In my first semester of postgraduate study, my friends and I completed a project on data visualisation. The project leader at the National Library of Scotland provided us with the original data: Scottish examination papers from 1888 to 1963. The dataset contains photographs of the papers and no clean-up OCR text containing 2,849,689 words. The data holder (National Library of Scotland) wanted us to tell the story behind the data in a more vivid and engaging way.
在研究生第一学期,我和朋友们完成了一个数据可视化的课题。苏格兰国家图书馆的项目负责人给我们提供了原数据:从1888年到1963年的苏格兰考试试卷。数据集包含试卷的照片,和总共 2,849,689 个词的未校验 OCR 文本。数据持有者(苏格兰国家图书馆)希望我们将这些数据背后的故事的以一个更生动的,更吸引人的方式讲述出来。

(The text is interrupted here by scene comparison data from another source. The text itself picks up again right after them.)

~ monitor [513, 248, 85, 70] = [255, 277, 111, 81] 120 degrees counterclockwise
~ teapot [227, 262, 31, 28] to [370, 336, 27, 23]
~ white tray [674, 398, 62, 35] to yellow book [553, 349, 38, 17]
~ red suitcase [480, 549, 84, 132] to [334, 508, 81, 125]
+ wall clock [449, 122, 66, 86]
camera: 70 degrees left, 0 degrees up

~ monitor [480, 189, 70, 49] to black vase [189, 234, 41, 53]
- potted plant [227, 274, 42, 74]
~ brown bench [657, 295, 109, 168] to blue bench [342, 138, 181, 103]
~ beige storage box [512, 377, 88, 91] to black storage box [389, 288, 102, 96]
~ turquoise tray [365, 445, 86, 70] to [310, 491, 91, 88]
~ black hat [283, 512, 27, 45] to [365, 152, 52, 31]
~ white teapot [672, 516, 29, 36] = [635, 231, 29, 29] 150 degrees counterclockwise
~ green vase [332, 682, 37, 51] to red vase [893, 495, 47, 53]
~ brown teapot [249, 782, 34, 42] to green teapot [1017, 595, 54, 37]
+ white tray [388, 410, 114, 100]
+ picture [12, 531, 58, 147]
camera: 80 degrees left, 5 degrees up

In the group, I was responsible for analysing the changes in the subjects of the exams over time. In the data analysing phase, I chose the exam time as the anchor point to locate the exam subject. To improve the extraction accuracy, I tried two methods: assigning values to keywords and setting thresholds to filter the time rows; using regular expressions for extraction. There were two main difficulties in using the first method (assigning values to keywords). Firstly, the unchecked text, for reasons such as misspelling of keywords, makes it difficult for some of the keywords to be assigned values. Secondly, the setting of thresholds is closely related to the accuracy rate. If there is enough time, the data can be annotated for training and machine learning methods can be used to find the optimal threshold to improve the accuracy of extracting subjects.

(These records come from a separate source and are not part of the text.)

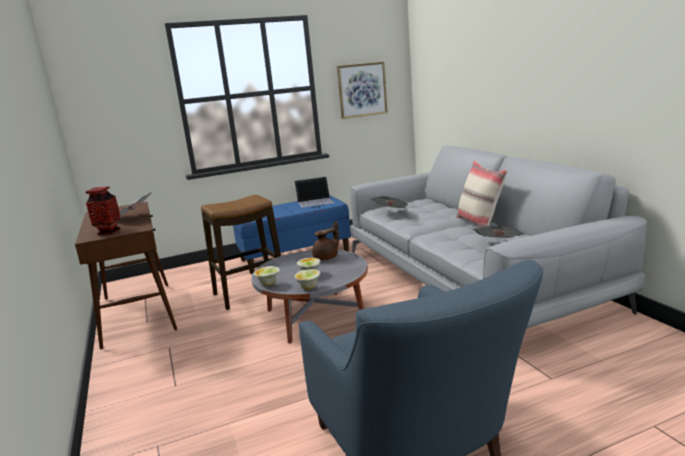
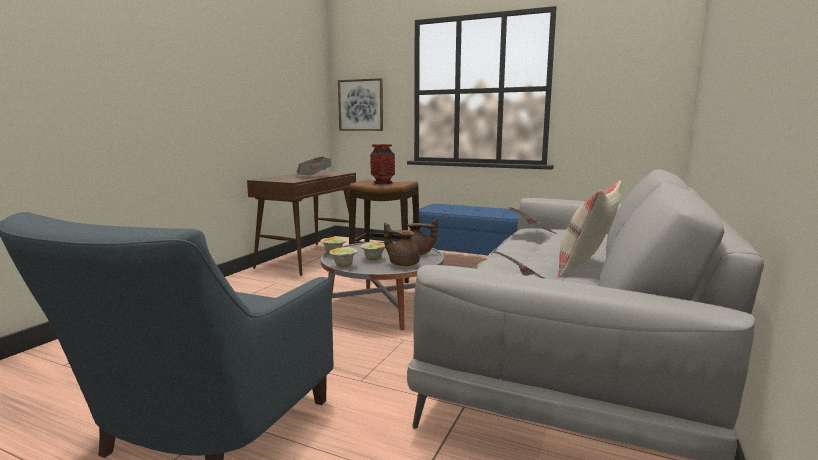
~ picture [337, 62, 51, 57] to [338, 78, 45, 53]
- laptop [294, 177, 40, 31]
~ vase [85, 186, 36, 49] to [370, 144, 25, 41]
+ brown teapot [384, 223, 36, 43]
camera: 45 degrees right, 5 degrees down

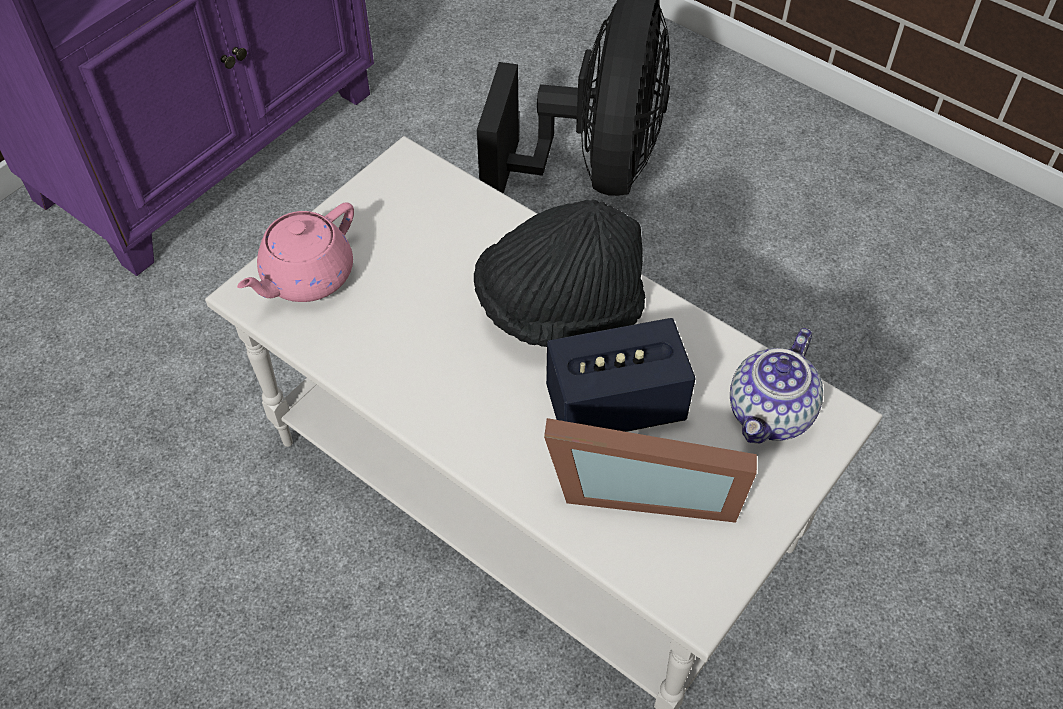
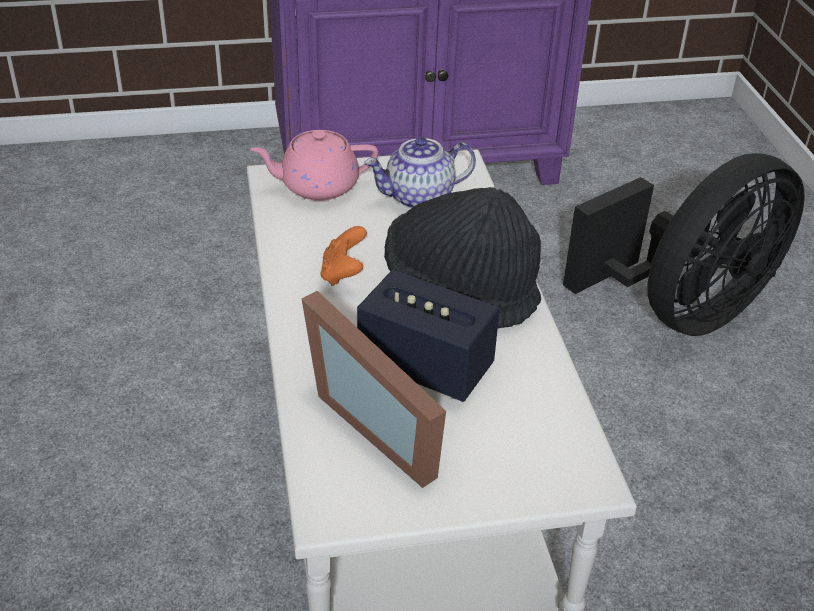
~ teapot [730, 328, 93, 116] to [364, 137, 112, 72]
+ orange game controller [320, 226, 47, 60]
camera: 40 degrees right, 15 degrees down

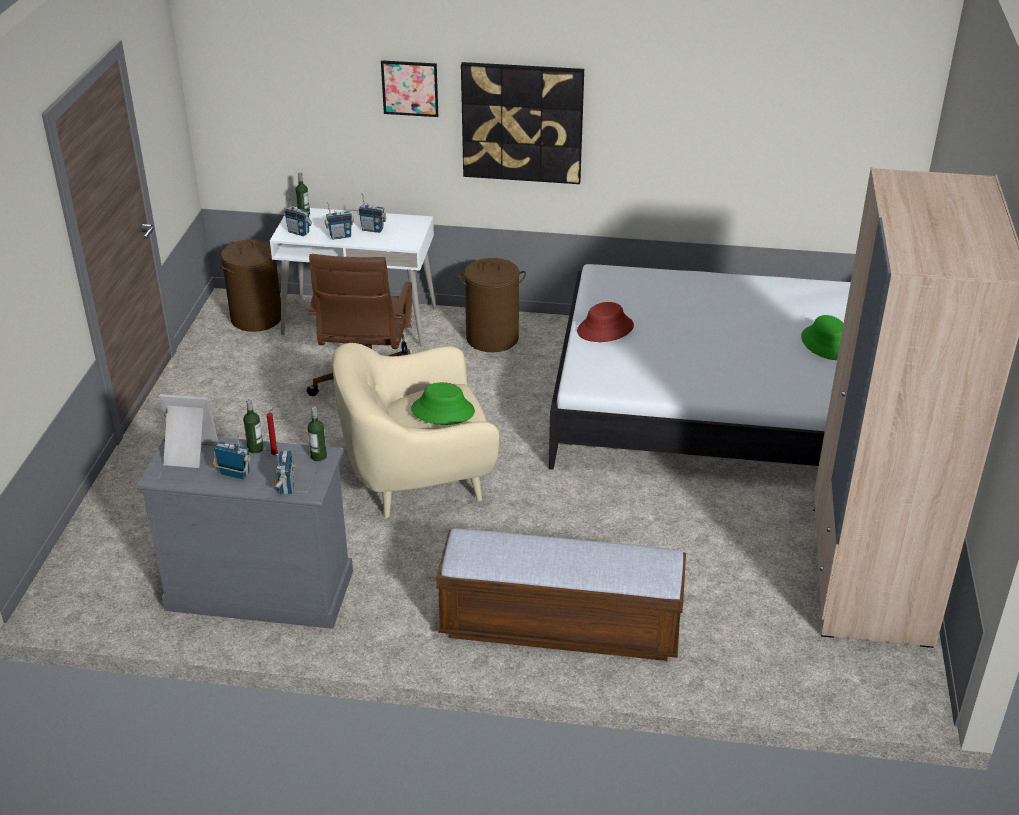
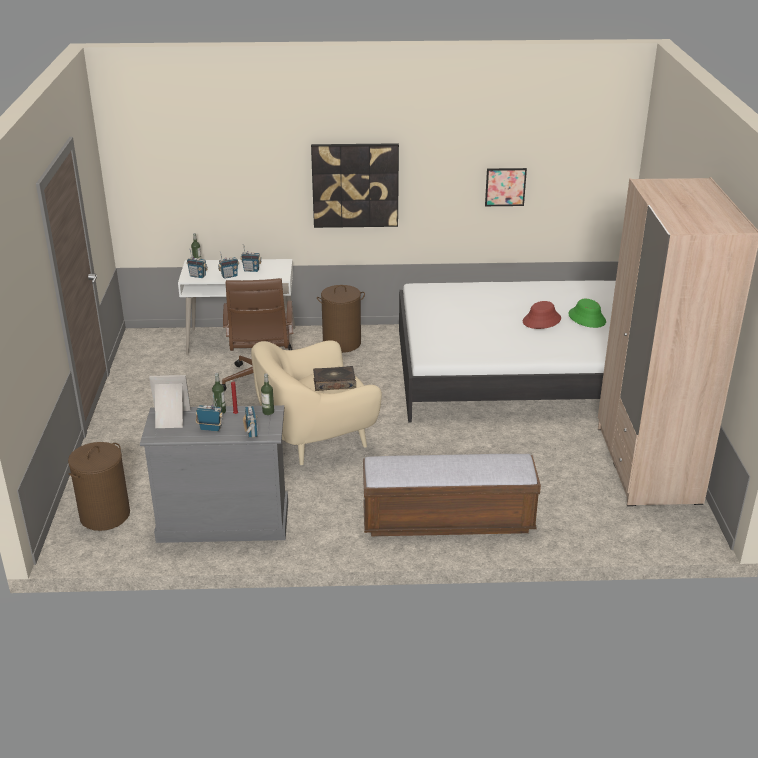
~ picture [381, 60, 57, 57] to [485, 168, 42, 38]
~ brown laundry basket [220, 239, 61, 93] to [68, 442, 62, 89]
~ red hat [577, 302, 57, 40] to [523, 301, 38, 28]
~ green hat [411, 382, 64, 43] to book [313, 366, 43, 25]
camera: 10 degrees left, 5 degrees down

在小组分工中,我负责分析考试的科目随时间的变化。在数据处理阶段,我选择考试时间作为锚点来定位考试科目并将它提取出来。为提高提取准确率,我尝试了两种方法:给关键词赋值并设置阈值来筛选时间行,和使用正则表达式进行提取。在使用第一种方法(给关键词赋值)时,主要有两个难点。首先,未校验文本,因为关键词拼写错误等原因,导致部分关键词难被赋值。其次,阈值的设定与准确率紧密关联。如果有足够多的时间,可以标注数据进行训练,通过机器学习的方法找到最优的阈值从而提升提取科目的准确率。
The changes in the number of subjects examined from year to year is shown in the graph below. It is clear that as time progresses, more and more subjects are included in the examinations. Especially around 1950, the number of subjects increased significantly.
经过分析,每年考试科目数目的变化被显示在下方的图中。可以明显的看出随着时间的前进,越来越多的科目被包含在了考试当中。尤其是 1950 年前后,数目大幅度的增长。
(How subject quantity changes over years)
(考试科目数目如何随着时间变化)
In terms of presentation, we decided to present the data in a serious comic style, which would appeal to a wider audience, without losing the seriousness of the data. The entire comic will be shown on a web page, for which we have also designed a number of dynamic elements to increase the interactivity of the page.
在表现形式方面,我们决定将数据通过较严肃的漫画风格的形式展现出来,即能吸引更多的观众,又不失数据的严肃性。整个漫画将用网页呈现,为此,我们也设计了许多动效元素,增加网页的可交互性。
To further explore the changes in subjects, I have selected four representative years for further analysis. The 1888 student bag contained textbooks for 12 subjects, distributed in three different areas: languages, math and sciences.
为了进一步探讨科目的变迁,我选取了 4 个具有代表性的年份进行进一步分析。1888年,学生的书包中只包含12个科目,并且只覆盖了语言,数学,和科学领域。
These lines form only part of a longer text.